Regulation Disorders of Sensory Processing
This fact sheet was developed by our partners at the Minnesota Department of Human Services, Children´s Mental Health Division, for use in determining eligibility for early intervention services only.
Regulation Disorders of Sensory Processing are formal mental health diagnoses given to infants or toddlers by a licensed mental health professional using the Diagnostic Classification of Mental Health and Developmental Disorders of Infancy and Early Childhood: Revised Edition (DC:0-3R). Children who qualify for Regulation Disorders of Sensory Processing cannot regulate their emotions, behaviors and motor abilities across settings and within multiple relationships. The DC:0-3R diagnoses of Regulations Disorders of Sensory Processing include the following three types: Hypersensitive, Hyposenstive/ Underresponsive and Sensory Stimulation-Seeking/Impulsive. 1
Impact on Learning and Development
If untreated, young children with Regulation Disorders of Sensory Processing may experience delays in development and demonstrate difficulties in their relationships with others. They may also demonstrate difficulties in later school achievement and develop behaviors that require juvenile corrections interventions. 2, 3
While the research surrounding effective treatment options is minimal, experts in the field recommend a combination of physical or occupational therapy with psychotherapy and parent education. 4 Additionally, as with all interventions targeted toward young children, consistent and frequent communication across all of the systems working with the child (the child's primary care givers, child care providers, primary health care providers, mental health providers, etc.), is essential for optimal success in treatment. 5
1 Zero to Three (2005). Diagnostic Classification of Mental Health and Developmental Disorders of Infancy and Early Childhood: Revised Edition. Washington: ZERO TO THREE Press.
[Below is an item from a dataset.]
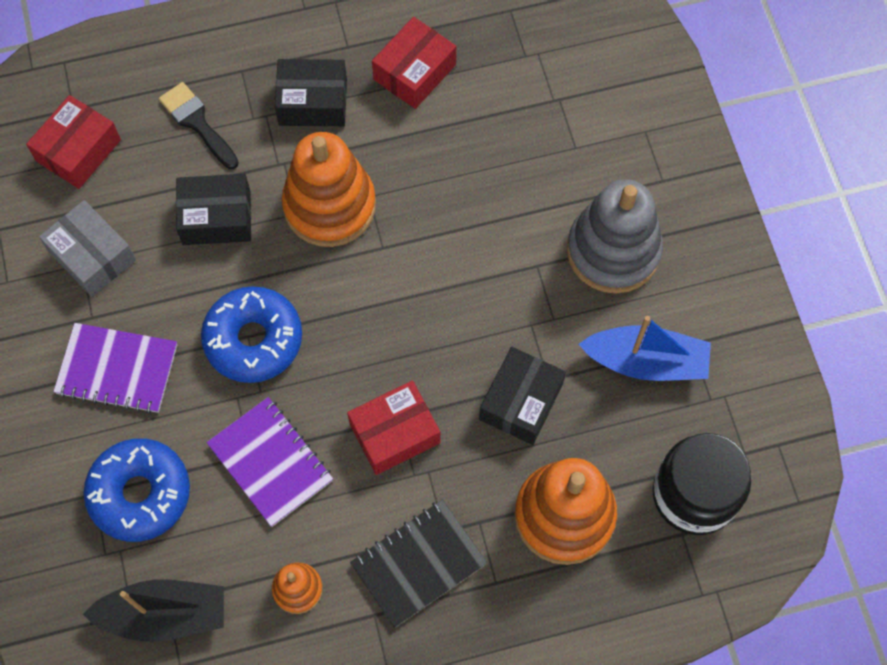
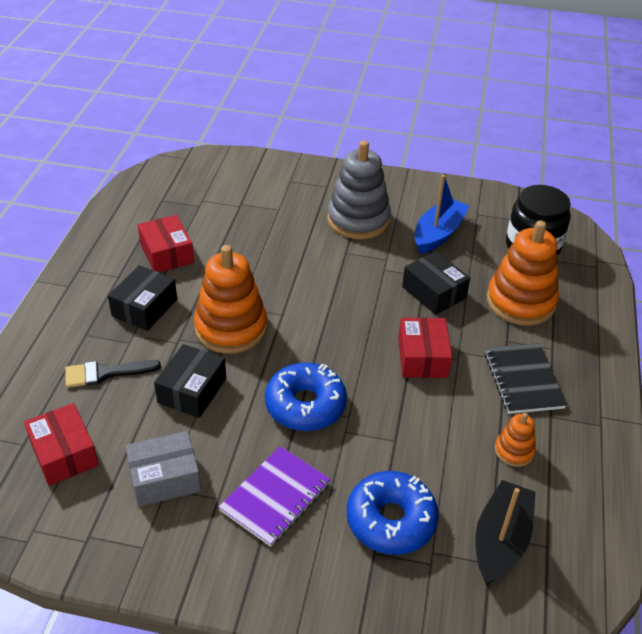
camera: 65 degrees left, 25 degrees down
purple notebook [207,397,333,527] -> none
2 Zigler, E., Taussig, C., & Black, K. (1992). Early childhood intervention: A promising preventative for juvenile delinquency. American Psychologist, 47(8), 997-1006.
3 President's New Freedom Commission on Mental Health. (2003). Goal 4: Early mental health screening, assessment and referral to services are common practice. Achieving the Promise: Transforming Mental Health Care in America.57-66.
4 Zero to Three (1997). Regulatory disorders. In A. Lieberman, S. Wieder & E. Fenichel (Eds.), DC: 0-3 Case Book (pp.195-265). Washington, D. C.: ZERO TO THREE.
5 Parlakian, P. and Seibel, N.L. (2002). Building Strong Foundations, Practical Guidance for Promoting the Social-Emotional Development of Infants and Toddlers. Washington: ZERO TO THREE Press.